A Hollywood independent film distributor has pleaded guilty to stealing more than $30 million from a fund run by investment giant BlackRock and using the money to buy a $14 million mansion in Beverly Hills.
William Sadleir, 67, co-founded Aviron Pictures in 2017, distributing thrillers like “Kidnap” starring Halle Berry, and “Serenity” starring Matthew McConaughey and Anne Hathway.
Federal prosecutors say Sadleir launched the company with a $75 million investment from BlackRock’s multi-sector income trust fund. But instead of using that money for movies, prosecutors say he put more than $30 million in his own pockets.
According to court documents, Sadleir spent $14 million to buy a lavish Beverly Hills mansion, $3 million to remodel Aviron’s Hollywood offices, $250,000 to settle a legal dispute and $127,000 for a Tesla. TSLA,
He also paid himself and his wife $350,000.
““We have put an end to Sadleir’s scheming, and he now faces a long sentence in federal prison.” ”
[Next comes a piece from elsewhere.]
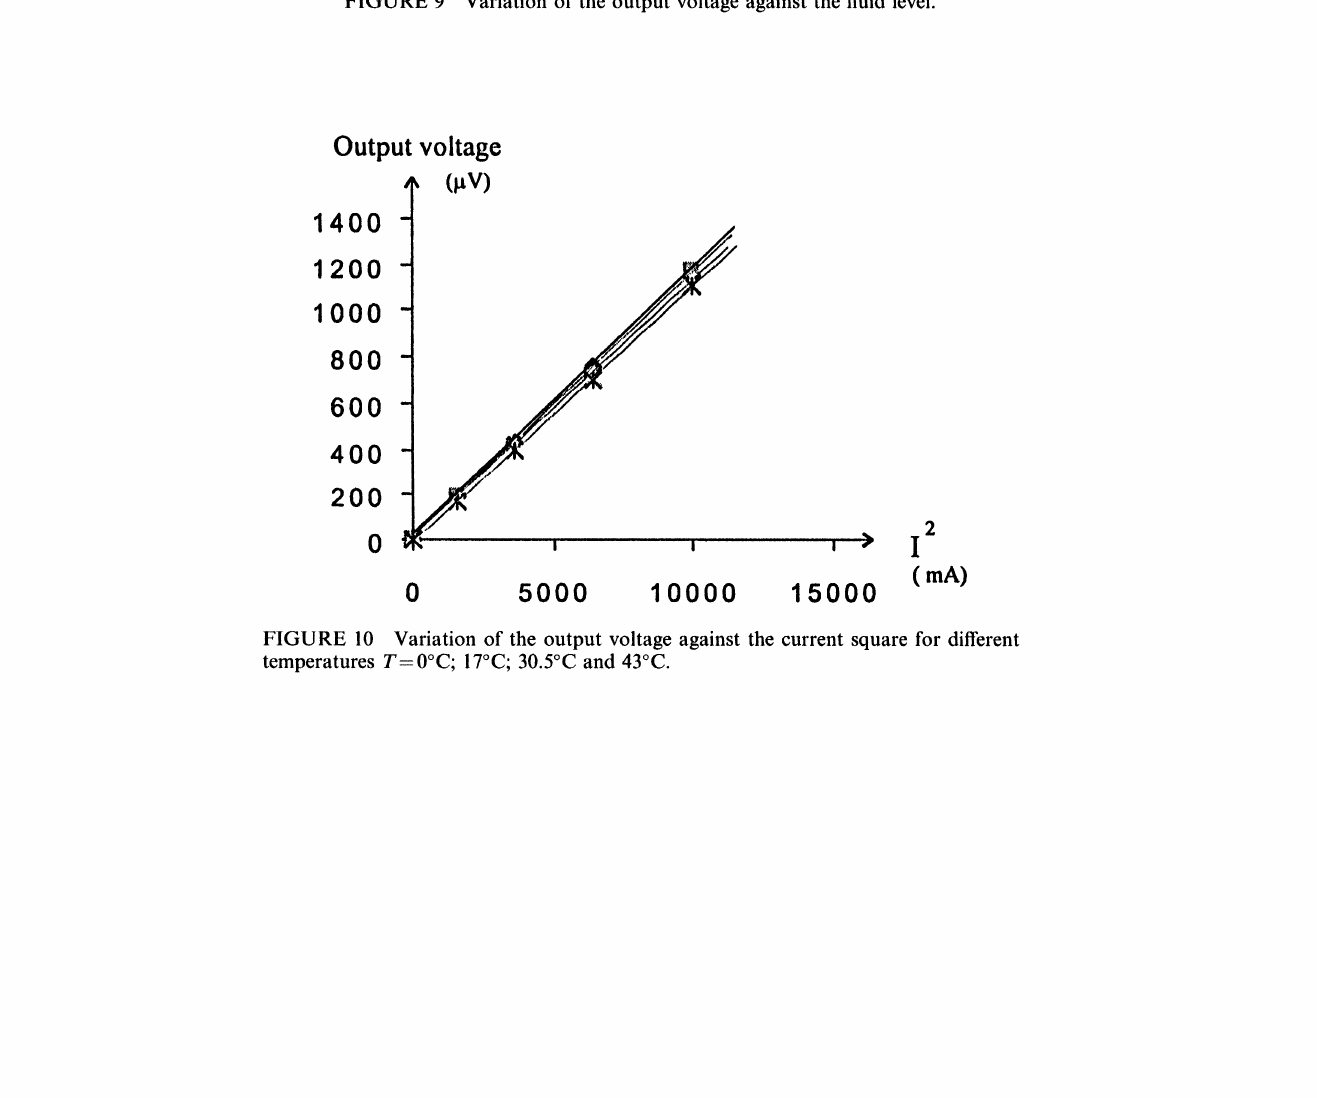
FIGURE 9 Variation of the output voltage against the fluid level.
To divert the money, prosecutors say Sadleir set up a shell company and even impersonated a fictitious advertising executive to convince BlackRock that Aviron had used much of the money to fund non-existent marketing deals. . Sadleir was also accused of falsifying documents to lift BlackRock’s liens from certain intellectual properties in order to take out additional loans against them without the fund’s consent.
When approached by investigators in 2020, Sadleir allegedly admitted he “screwed up,” according to a civil complaint filed by the Securities and Exchange Commission.
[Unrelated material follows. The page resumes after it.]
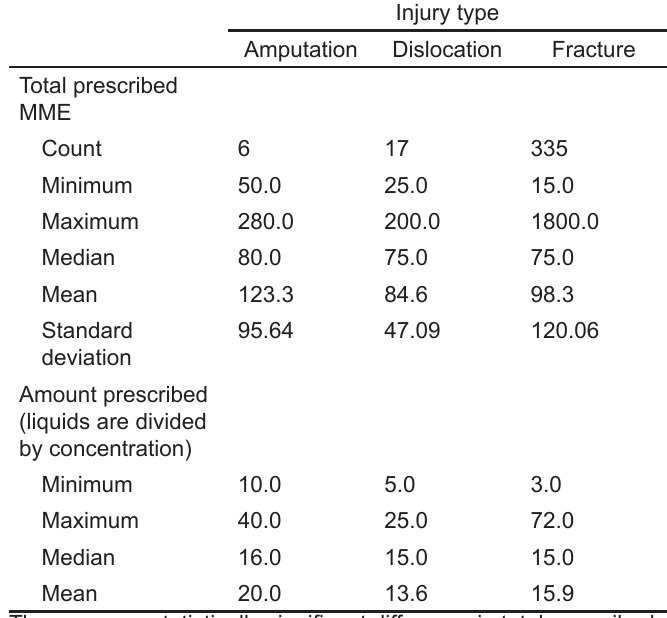
Table 2. Association between injury type and opioids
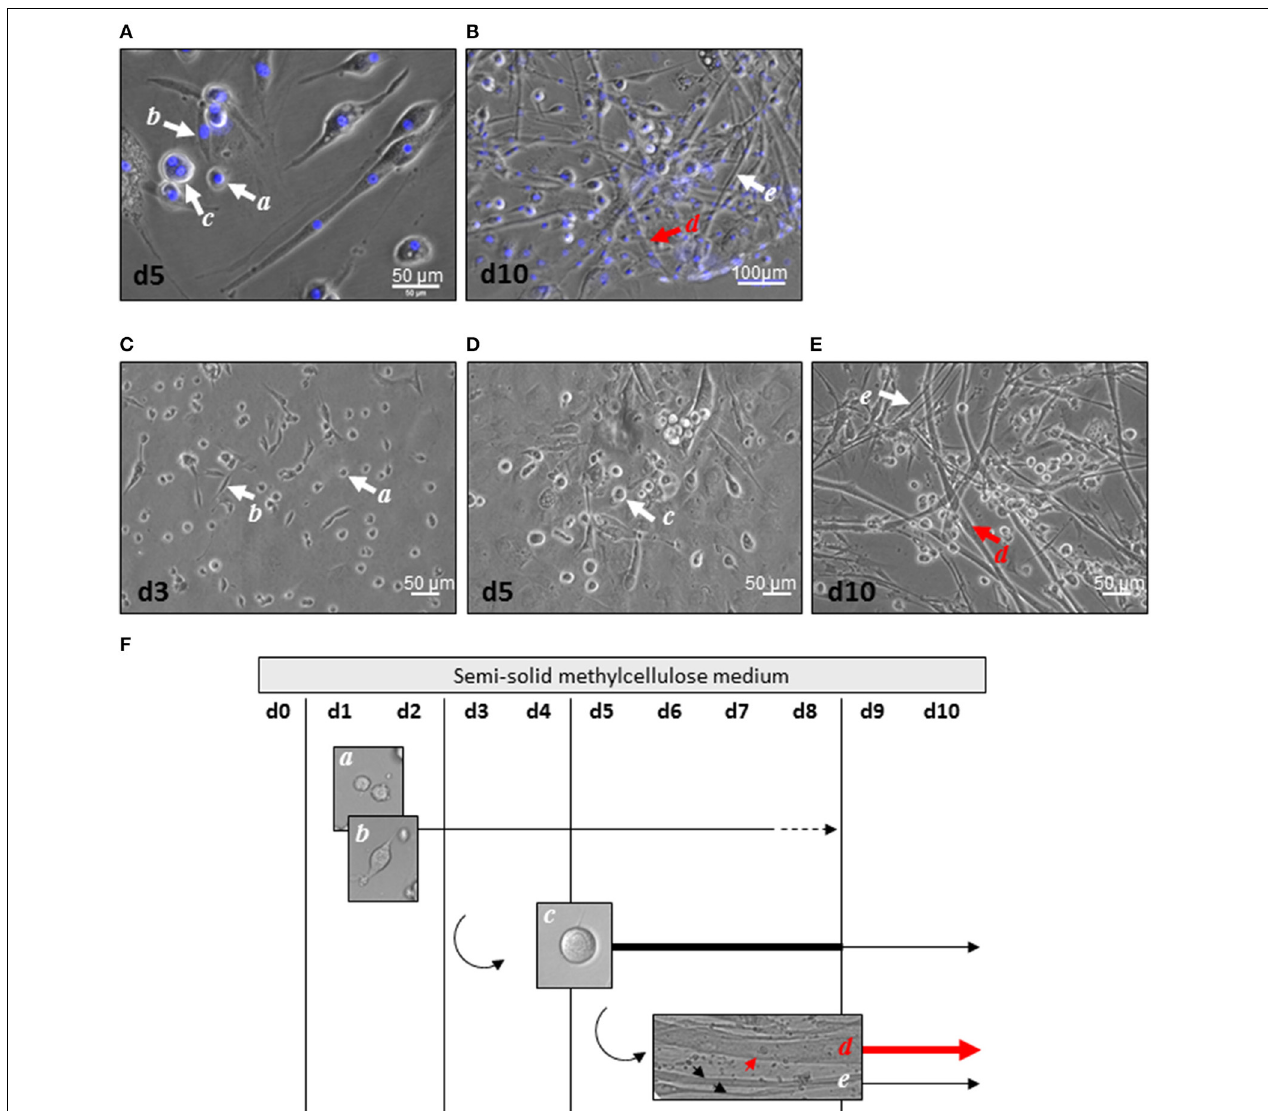
FIGURE 1 | Cell heterogeneity in myogenic clusters. (A,B) After 5 days (A) and 10 days (B) of culture, AD-CMG displayed mono and multi-nucleation associated to various morphologies: small round mono-nucleated cells ( a cells), bipolar mono-nucleated cells ( b cells), large round multi-nucleated cells ( c cells), thick multi-nucleated tube-shaped cells ( d cells), and thin multi-nucleated tube-shaped cells ( e cells). Nuclei were stained with Dapi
In an email, Sadleir’s lawyer said his client takes full responsibility for his actions.
“While the decision to plead guilty is always difficult, it was important for Mr. Sadleir to take responsibility for his behavior. Mr. Sadleir apologizes to all those who have been hurt by his actions,” attorney Matthew Schwartz wrote.
After discovering the money was missing, BlackRock filed a civil suit against Aviron and announced that it had reversed its entire $75 million investment. Blackrock later said it fired the fund manager for breaching its conflict of interest rules because its actress daughter appeared in a film Aviron had worked on.
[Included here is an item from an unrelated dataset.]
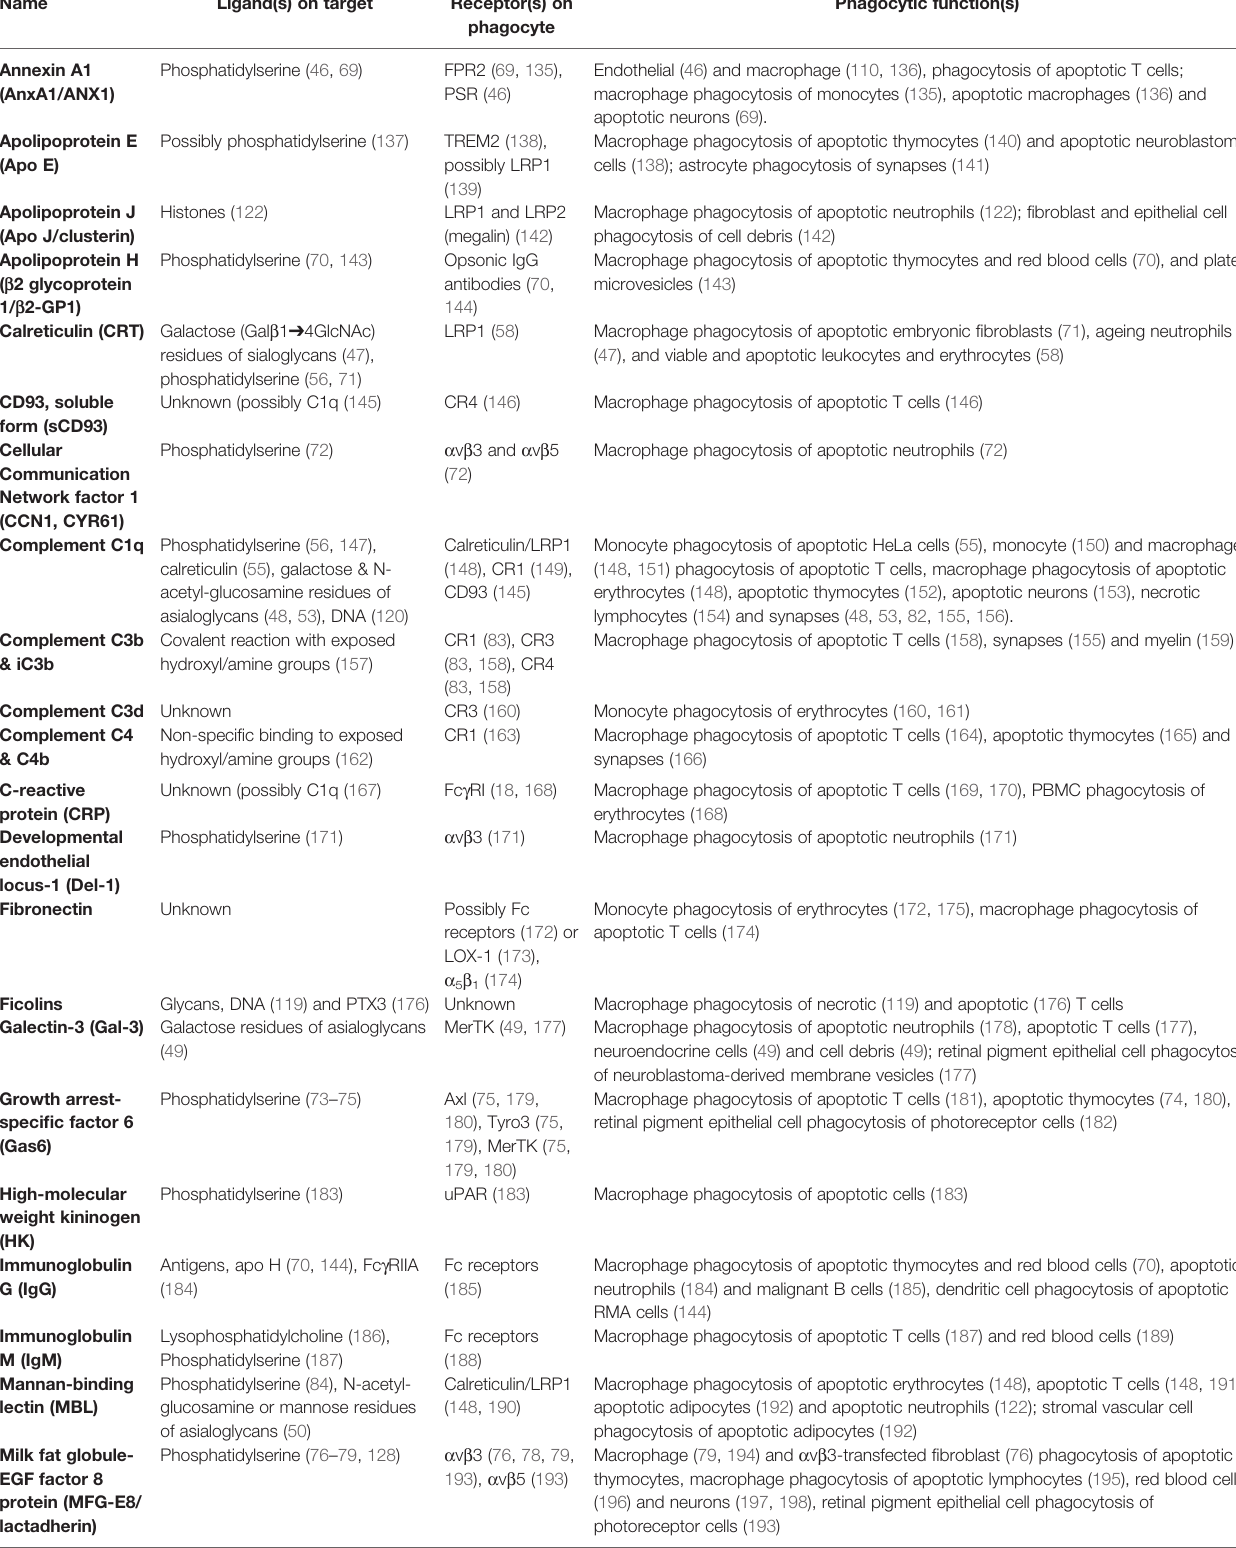
TABLE 3 | Opsonins for phagocytosis of mammalian cells/sub-cellular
A BlackRock spokesperson declined to comment.
Fraud, the sequel
Sadleir is separately facing charges in California of fraudulently filing in 2020 for $1.7 million in Payroll Protection Program loans for Aviron, even though he had already been fired from the company. He reportedly used the money to make a $40,000 car payment and cover his American Express bills.
His attorney in that case declined to comment.
Prosecutors say Sadleir initially covered up the theft by telling BlackRock that he spent $25 million in prepaid media credits with MediaCom Worldwide, a division of global advertising giant GroupM Worldwide. He then set up a fake company, GroupM Media Services, LLC, to pretend the money went where he said it would. He also impersonated an imaginary GroupM executive, “Amanda Stevens”, to convince BlackRock that the media deals were in place.
Sadleir faces up to 20 years in prison when sentenced in May.
“We have put an end to Sadleir’s scheming, and he now faces a lengthy sentence in federal prison,” said Damian Williams, U.S. Attorney for the Southern District of New York.